Trotter’s report was an ambitious illustrated travelogue that organised cities and resultant architecture into two categories, Hot Dry Areas, and Hot Wet Areas, after extensive travels by air through India, Persia, Oceania, Asia, South America, North America, and Europe. This division reflected an agenda to uncover lessons for future cities suitable for conditions in Australia’s “under-populated” north, and desert regions. It presented vernacular, colonial, and modern buildings side-by-side, with sketches, photographs, and diagrams, and a textual appraisal of each city. Significantly, the cities of Brazil were presented first, with notes that established Australian locations of similar latitude.  The buildings of Sao Paulo were singled for praise, for their individuality and excellence, and claimed to provide a model for a civilised nation.
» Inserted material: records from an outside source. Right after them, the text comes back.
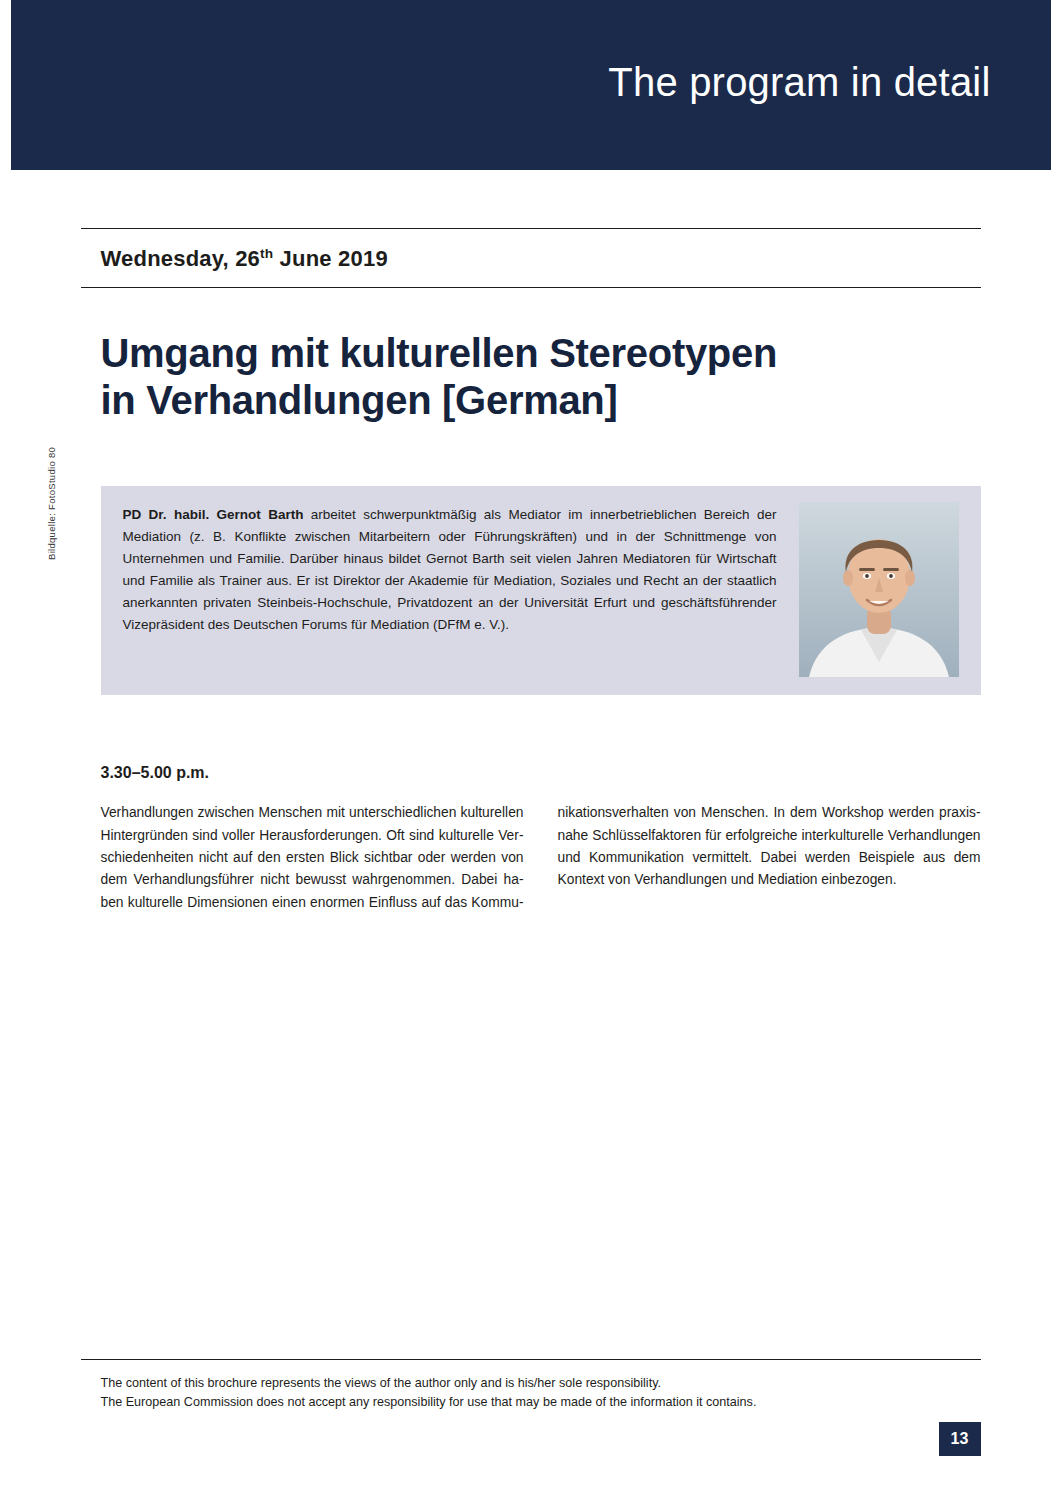The program in detail
Bildquelle: FotoStudio 80
Wednesday, 26th June 2019
Umgang mit kulturellen Stereotypen
in Verhandlungen [German]
PD Dr. habil. Gernot Barth arbeitet schwerpunktmäßig als Mediator im innerbetrieblichen Bereich der Mediation (z. B. Konflikte zwischen Mitarbeitern oder Führungskräften) und in der Schnittmenge von Unternehmen und Familie. Darüber hinaus bildet Gernot Barth seit vielen Jahren Mediatoren für Wirtschaft und Familie als Trainer aus. Er ist Direktor der Akademie für Mediation, Soziales und Recht an der staatlich anerkannten privaten Steinbeis-Hochschule, Privatdozent an der Universität Erfurt und geschäftsführender Vizepräsident des Deutschen Forums für Mediation (DFfM e. V.).
3.30–5.00 p.m.
Verhandlungen zwischen Menschen mit unterschiedlichen kulturellen Hintergründen sind voller Herausforderungen. Oft sind kulturelle Verschiedenheiten nicht auf den ersten Blick sichtbar oder werden von dem Verhandlungsführer nicht bewusst wahrgenommen. Dabei haben kulturelle Dimensionen einen enormen Einfluss auf das Kommunikationsverhalten von Menschen. In dem Workshop werden praxisnahe Schlüsselfaktoren für erfolgreiche interkulturelle Verhandlungen und Kommunikation vermittelt. Dabei werden Beispiele aus dem Kontext von Verhandlungen und Mediation einbezogen.
The content of this brochure represents the views of the author only and is his/her sole responsibility.
The European Commission does not accept any responsibility for use that may be made of the information it contains.
13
The breadth of the report’s ambitions is noteworthy, ranging across cities, climatic concerns, an optimistic embracing of cultural diversity, and in the equivalent weight given to Traditional, Colonial, and Modern building exemplars, materials, and architectural elements.

The impact of the report’s findings will be assessed against projects designed by Trotter immediately in its wake, International House, University of Queensland (1964), and the Mathers House, Kenmore (1964).

Triumph of the Tropics (1959) and notions of climate in Queensland architecture.

Deborah van der Plaat

In 1925, the Australian doctor and public health official Raphael Cilento (1893-1985) published White Man in the Tropics. Seeking to debunk the ‘myth’ that white communities could not acclimatise to tropical climates, Cilento adapted and modified an international discourse on western civilisation and the tropics to the specifics and peculiarities of Queensland Australia. The interest of Cilento’s writings (and that of his colleagues) is the continuity and extension into the twentieth century of colonial discourses on climate, race and settlement that predate physiological studies of environments (industrial fatigue) and the later global networks of the Department of Tropical Architecture (Architecture Academy) established in 1955 first under Maxwell Fry and followed by Otto Koenigsberger. The aim of this paper is to consider the influence of Cilento and his colleagues on the Architectural Sciences and climatic design of Post- War Queensland. Two examples will be considered. The writings and designs of the Austrian born and trained architecture Karl Langer (who arrived in Brisbane in 1940) and Indian born Balwant Saini (1930-): author of Architecture in Tropical Australia (1970) and Building Environment: An illustrated Analysis of Problems in Hot Dry Lands (1973).